Zackary Harris just became the first ever non-binary division winner in the 50-year history of the New York City Marathon, the largest race of its kind in the world.

If only those jerks in high school could see them now.

As a teenager, Harris liked to run, so naturally, they joined their high school’s track and cross country teams. But their experience was disastrous. Harris came out as queer at a young age, and in their conservative town outside of St. Louis, was an anomaly. Harris’ teammates chased them away with bigoted taunts and jokes.

But then Harris found themself at the University of California Berkeley, where being queer was not unusual — to say the very least. That’s where they got back into running, and reclaimed it for themself.

“It felt like a rebirth,” Harris said. “Running has always felt like second nature. It felt relieving to be able to get back into running and find joy in it again, almost like a ‘fuck you’ to the students who pushed me out of running with their taunting in high school.”

Harris has always viewed running as a mental release.

Harris’ first race in college was the San Francisco half-marathon, then they were off to New York. Around the same time, Harris started to have a reckoning with their gender identity. Running gave them the time and freedom to think about those sorts of things.

“Running has been that time where I can process things that are going on in my life, and make sense of them,” Harris said.

While running has helped Harris find clarity, it’s also created some anguish. Most races only allow contestants to enter as “male” or “female,” forcing Harris and other non-binary and trans runners to suffer an unnecessary humiliation.

“It’s a pain point for most people,” Harris said. “In some strange way, I’ve had to swallow it to make those decisions all the time to do the sport that I love.
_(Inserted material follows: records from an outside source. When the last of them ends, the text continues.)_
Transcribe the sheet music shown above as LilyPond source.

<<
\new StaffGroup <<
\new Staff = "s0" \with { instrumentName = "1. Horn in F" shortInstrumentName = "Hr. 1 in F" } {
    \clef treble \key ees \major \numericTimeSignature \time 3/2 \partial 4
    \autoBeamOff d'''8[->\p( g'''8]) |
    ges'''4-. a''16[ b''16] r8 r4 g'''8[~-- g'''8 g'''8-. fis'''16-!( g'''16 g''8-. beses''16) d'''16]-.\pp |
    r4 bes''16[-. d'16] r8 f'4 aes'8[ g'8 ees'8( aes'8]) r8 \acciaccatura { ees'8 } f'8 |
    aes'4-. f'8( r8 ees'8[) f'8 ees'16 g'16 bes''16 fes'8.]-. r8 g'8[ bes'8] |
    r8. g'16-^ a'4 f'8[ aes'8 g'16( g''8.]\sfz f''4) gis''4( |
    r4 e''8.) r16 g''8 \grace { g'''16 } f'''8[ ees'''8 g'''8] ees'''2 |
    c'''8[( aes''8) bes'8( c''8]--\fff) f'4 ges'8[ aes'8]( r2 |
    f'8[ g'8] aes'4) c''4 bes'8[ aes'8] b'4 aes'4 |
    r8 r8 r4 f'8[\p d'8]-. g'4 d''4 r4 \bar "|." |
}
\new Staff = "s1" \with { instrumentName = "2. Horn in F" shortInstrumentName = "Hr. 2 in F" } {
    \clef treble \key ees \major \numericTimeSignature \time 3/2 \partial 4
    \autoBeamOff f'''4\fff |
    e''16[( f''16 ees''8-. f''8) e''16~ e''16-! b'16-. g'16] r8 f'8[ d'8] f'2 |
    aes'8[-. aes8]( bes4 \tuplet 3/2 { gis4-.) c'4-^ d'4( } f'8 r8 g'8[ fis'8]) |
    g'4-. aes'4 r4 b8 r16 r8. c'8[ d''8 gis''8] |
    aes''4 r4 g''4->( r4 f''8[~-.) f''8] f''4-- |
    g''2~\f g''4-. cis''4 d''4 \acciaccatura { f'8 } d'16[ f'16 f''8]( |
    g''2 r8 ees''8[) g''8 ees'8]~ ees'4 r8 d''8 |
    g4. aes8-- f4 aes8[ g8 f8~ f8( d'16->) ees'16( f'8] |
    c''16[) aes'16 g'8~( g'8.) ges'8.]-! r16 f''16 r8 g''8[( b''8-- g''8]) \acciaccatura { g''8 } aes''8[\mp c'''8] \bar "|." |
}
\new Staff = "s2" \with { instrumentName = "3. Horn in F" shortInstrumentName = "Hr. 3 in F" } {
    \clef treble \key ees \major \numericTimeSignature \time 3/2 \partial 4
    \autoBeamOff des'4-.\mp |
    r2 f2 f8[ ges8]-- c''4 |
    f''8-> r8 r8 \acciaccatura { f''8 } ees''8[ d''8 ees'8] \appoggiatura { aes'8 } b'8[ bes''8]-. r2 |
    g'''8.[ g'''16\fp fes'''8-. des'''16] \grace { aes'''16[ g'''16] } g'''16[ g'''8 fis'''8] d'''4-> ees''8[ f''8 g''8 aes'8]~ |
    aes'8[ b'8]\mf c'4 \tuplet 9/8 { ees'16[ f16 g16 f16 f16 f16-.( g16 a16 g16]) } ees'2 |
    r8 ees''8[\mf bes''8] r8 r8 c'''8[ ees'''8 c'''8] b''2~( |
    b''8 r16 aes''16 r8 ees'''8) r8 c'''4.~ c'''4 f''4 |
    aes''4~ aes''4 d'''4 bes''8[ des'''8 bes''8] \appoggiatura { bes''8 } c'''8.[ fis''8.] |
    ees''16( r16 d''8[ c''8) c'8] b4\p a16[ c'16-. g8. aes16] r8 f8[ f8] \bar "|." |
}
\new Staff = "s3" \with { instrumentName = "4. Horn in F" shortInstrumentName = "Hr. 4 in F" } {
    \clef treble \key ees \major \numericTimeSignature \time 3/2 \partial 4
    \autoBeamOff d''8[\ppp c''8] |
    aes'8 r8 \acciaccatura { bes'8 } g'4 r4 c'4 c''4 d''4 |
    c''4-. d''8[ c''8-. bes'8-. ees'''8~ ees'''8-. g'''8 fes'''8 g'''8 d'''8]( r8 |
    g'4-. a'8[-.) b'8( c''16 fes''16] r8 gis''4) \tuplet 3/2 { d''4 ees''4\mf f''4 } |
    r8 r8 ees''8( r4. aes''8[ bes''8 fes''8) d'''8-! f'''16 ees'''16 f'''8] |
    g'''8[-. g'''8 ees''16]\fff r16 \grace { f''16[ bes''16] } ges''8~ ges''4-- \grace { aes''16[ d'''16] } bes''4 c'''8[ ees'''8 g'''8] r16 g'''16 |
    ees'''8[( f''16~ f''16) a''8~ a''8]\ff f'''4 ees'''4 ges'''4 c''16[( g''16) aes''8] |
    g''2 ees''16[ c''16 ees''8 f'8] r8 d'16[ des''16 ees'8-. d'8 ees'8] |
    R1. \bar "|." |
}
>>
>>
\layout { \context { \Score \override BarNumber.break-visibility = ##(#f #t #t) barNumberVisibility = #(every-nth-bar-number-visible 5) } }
I think the best analogy is, just constantly getting pricked with a needle. That’s what it is every time.”

But now, Harris is getting pricked a little less often. Earlier this month, they competed as a non-binary runner in the NYC Marathon. It was the first year New York Road Runners created a separate non-binary division. There were 16 competitors in total.
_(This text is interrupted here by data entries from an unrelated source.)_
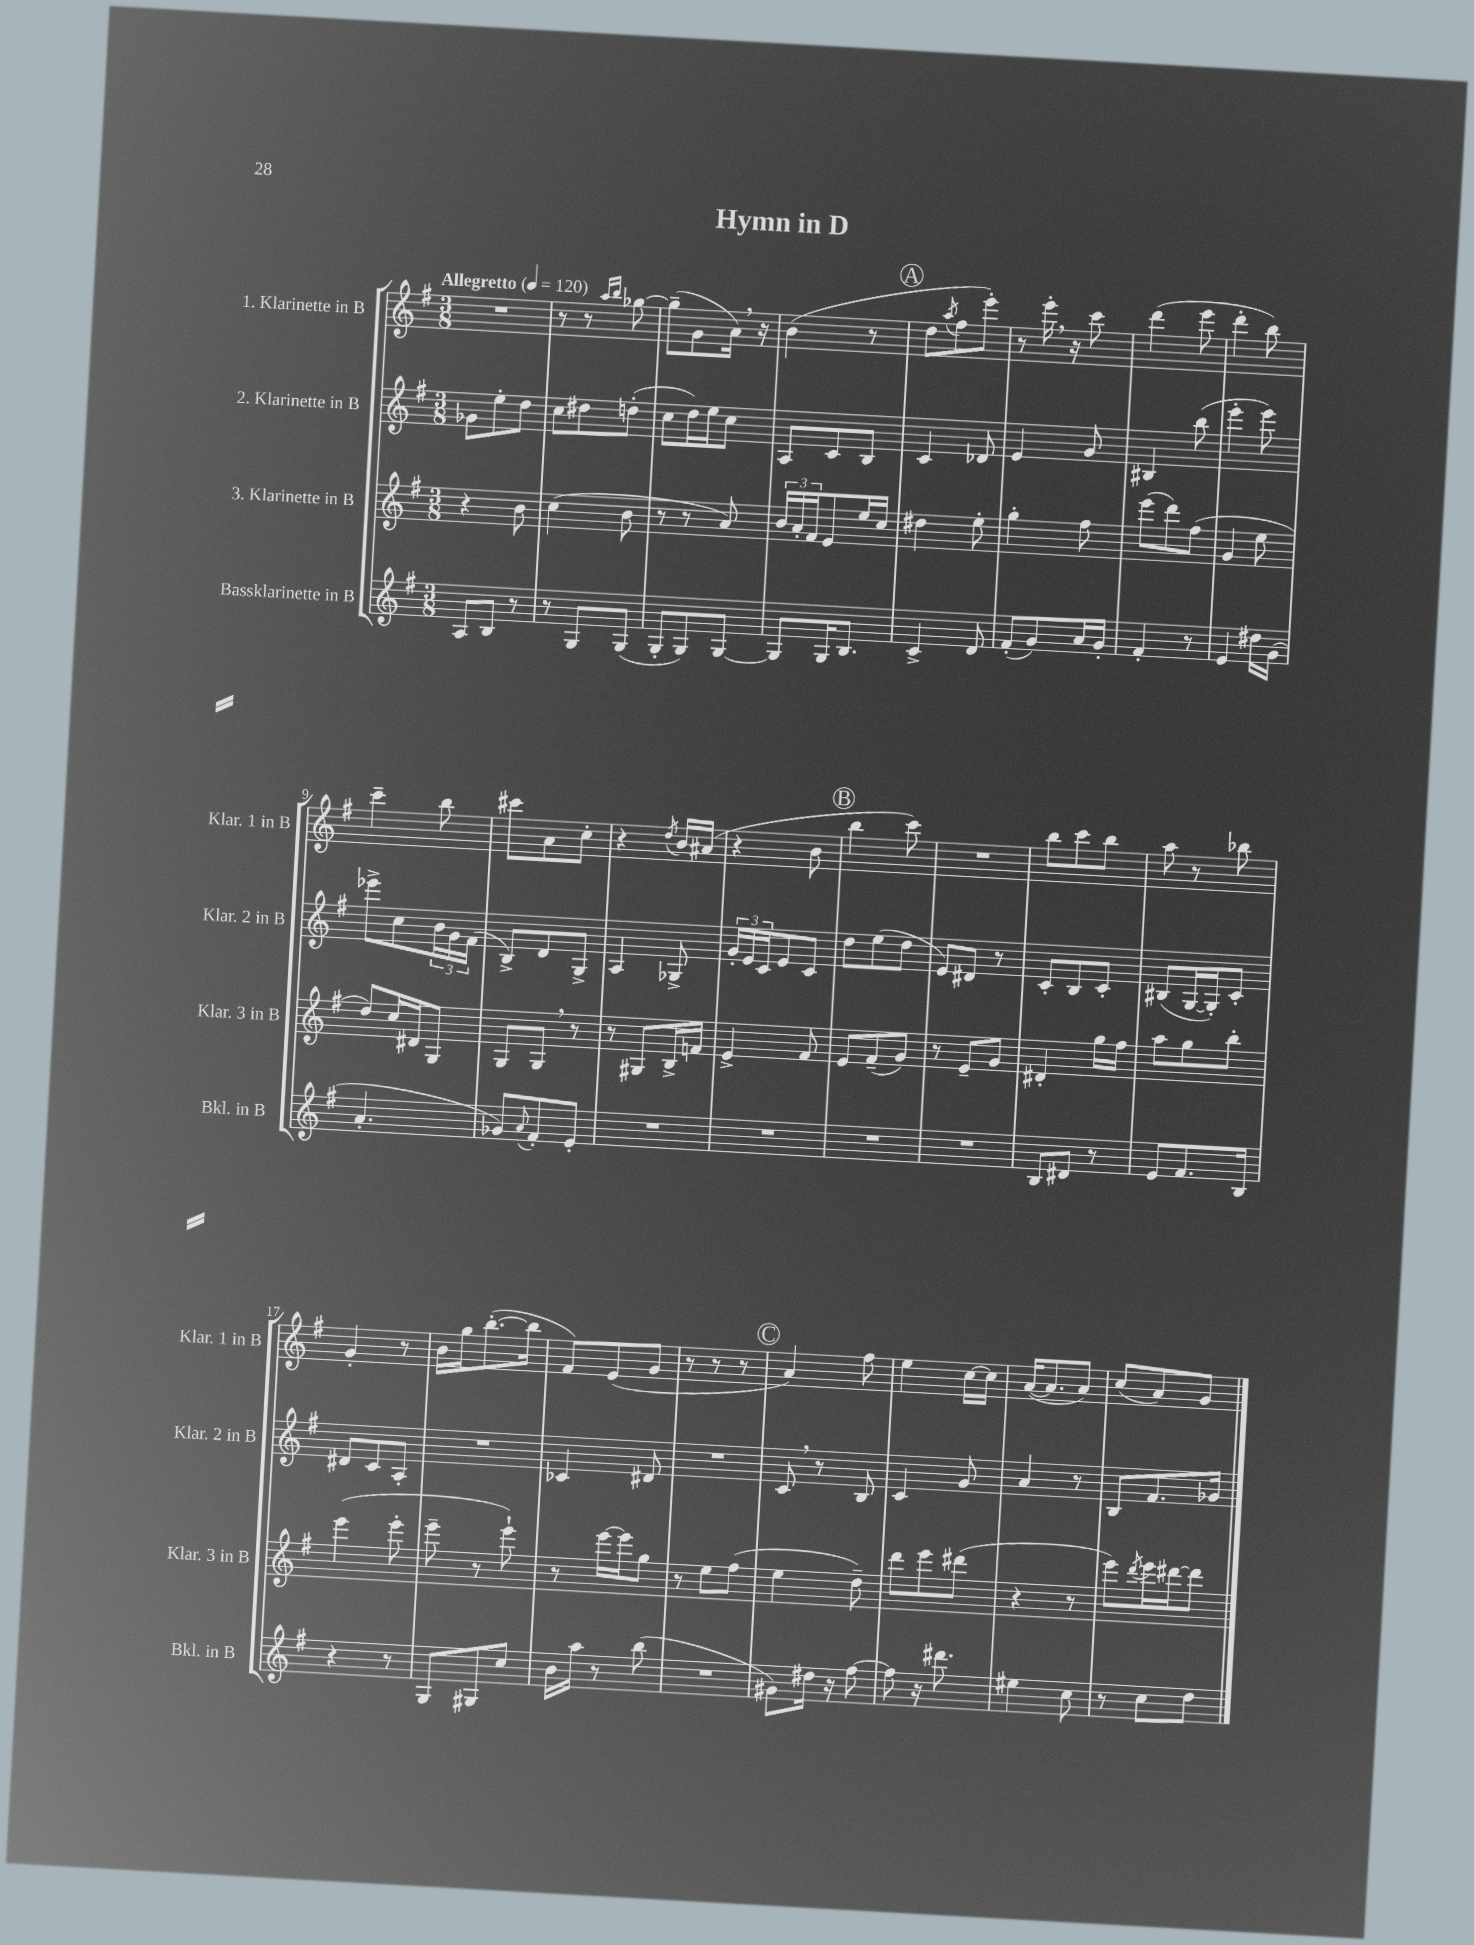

**kern	**kern	**kern	**kern
*staff4	*staff3	*staff2	*staff1
*clefG2	*clefG2	*clefG2	*clefG2
*k[f#]	*k[f#]	*k[f#]	*k[f#]
*M3/8	*M3/8	*M3/8	*M3/8
*MM120	*MM120	*MM120	*MM120
8A	4r	8g-	4.r
8B	.	8ee'	.
8r	8b	8dd	.
=	=	=	=
8r	(4cc	8cc	8r
8G	.	8dd#	8r
.	.	.	16qqaa
.	.	.	16qqbb
(8G	8b	(8dd'	[8gg-
=	=	=	=
8G'	8r	8cc	(8gg-~]
8G)	8r	16dd)	8g
.	.	16ee	.
[8G	8a)	8cc	16a)
.	.	.	16r
=	=	=	=
8G]	24b	8A	(4b
.	24a'	.	.
.	24f#	.	.
16G	8e	8c	.
8.B	.	.	.
.	16ee	8B	8r
.	16cc	.	.
=	=	=	=
4c^	4dd#	4c	8dd
.	.	.	8qaa
.	.	.	8ff#
8d	8ee'	8d-	8eee')
=	=	=	=
(8f#'	4gg'	4e	8r
8g)	.	.	16eee'
.	.	.	16r
16a	8ff#	8g	8ccc
16g'	.	.	.
=	=	=	=
4f#'	(8eee	4B#	(4ddd
.	8ddd)	.	.
8r	(8ff#	(8bb	8eee
=	=	=	=
4e	4g	4eee'	4ddd'
16dd#	8ee	8eee)	8bb)
(16g	.	.	.
=	=	=	=
4.a'	8dd)	8eee-^	4ccc~
.	16cc	8cc	.
.	16d#	.	.
.	8G	24b	8bb
.	.	24g	.
.	.	(24f#	.
=	=	=	=
8g-)	8G	8B^)	8ccc#
8qqa	.	.	.
8f#'	8G	8d	8a
8e'	8r	8G^	8cc'
=	=	=	=
4.r	8r	4A	4r
.	8G#	.	.
.	.	.	8qdd
.	16B^	8G-^	16b
.	16f	.	(16a#
=	=	=	=
4.r	4e^	24g'	4r
.	.	24e	.
.	.	24c	.
.	.	8e	.
.	8f#	8c	8b
=	=	=	=
4.r	8e	8dd	4bb
.	(8f#~	(8ee	.
.	8g)	8dd	8ccc)
=	=	=	=
4.r	8r	8e)	4.r
.	8e~	8d#	.
.	8g	8r	.
=	=	=	=
8B	4d#'	8c'	8bb
8d#	.	8B	8ccc
8r	16gg	8c'	8bb
.	16ff#	.	.
=	=	=	=
8e	8aa	(8B#	8aa
8.f#	8gg	[16G	8r
.	.	16G'])	.
.	8bb'	8c'	8bb-
16B	.	.	.
=	=	=	=
4r	(4eee	8d#	4g'
.	.	8c	.
8r	8eee'	8A'	8r
=	=	=	=
8G	8eee~	4.r	16b
.	.	.	16gg
8G#	8r	.	([8.bb'
8cc	8eee`)	.	.
.	.	.	16bb]
=	=	=	=
16b	8r	4c-	8f#)
16aa	.	.	.
8r	[16eee	.	(8e
.	16eee]	.	.
(8bb	8gg	8d#	8g
=	=	=	=
4.r	8r	4.r	8r
.	8ee	.	8r
.	(8ff#	.	8r
=	=	=	=
8g#)	4ee	8c	4a)
16dd#	.	8r	.
16r	.	.	.
[8ff#	8dd~)	8B	8ff#
=	=	=	=
8ff#]	8ddd	4c	4ee
16r	8eee	.	.
8.ddd#	.	.	.
.	(8ddd#	8g	[16cc
.	.	.	16cc]
=	=	=	=
4ee#	4r	4a	([16a
.	.	.	8.a]
8cc	8r	8r	8a)
=	=	=	=
8r	8eee)	8B	(8cc
.	8qddd	.	.
8cc	16eee	8.f#	8a)
.	[16ddd#	.	.
8dd	8ddd#]	.	8g
.	.	16g-	.
==	==	==	==
*-	*-	*-	*-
“It was an important moment for a marathon as big as the NYC marathon — because it’s basically the biggest one that gets put on around the world — to actually recognize non-binary runners for the first time ever, and letting us race as non-binary runners, and then finishing and having that recognition in our results,” Harris said.

Still, Harris is lacking one piece of recognition the other winners received: prize money. They say they haven’t been contacted by marathon organizers about their first-place finish.

“As part of NYRR’s commitment to increase inclusivity and representation in the running community, a non-binary gender identification and category for membership, race registrations, and program offerings were launched earlier this year. Due to the pandemic, NYRR’s age-group awards, prize money, and full club point series were suspended this year,” a NYRR spokesperson told Outsports.

Later this week, NYRR will announce the non-binary time qualifying standards for the 2022 NYC Marathon.

“Since running is so far-reaching, you would think at some point we would eventually realize the system we’ve created is kind of built off a false notion of the people who exist in the world and the identities that exist in the world,” Harris said.

With time, Harris is hoping more races follow NYC’s lead, and they will be there for it. Harris, who attends law school in NYC, has found a community of LGBTQ runners in the city through Front Runners New York, a popular LGBTQ running and triathlon club. A grand total of 178 front runners participated in the NYC Marathon Nov. 7.

When Harris is on a distance run these days, they know those who are beside them have their back.

“I was the only out out queer person on my track and cross country teams, so to be surrounded by all LGBTQ people who are also runners just brings a lot of joy and pride,” Harris said. “It feels like the community is behind me, and we’re all there supporting each other no matter our abilities.”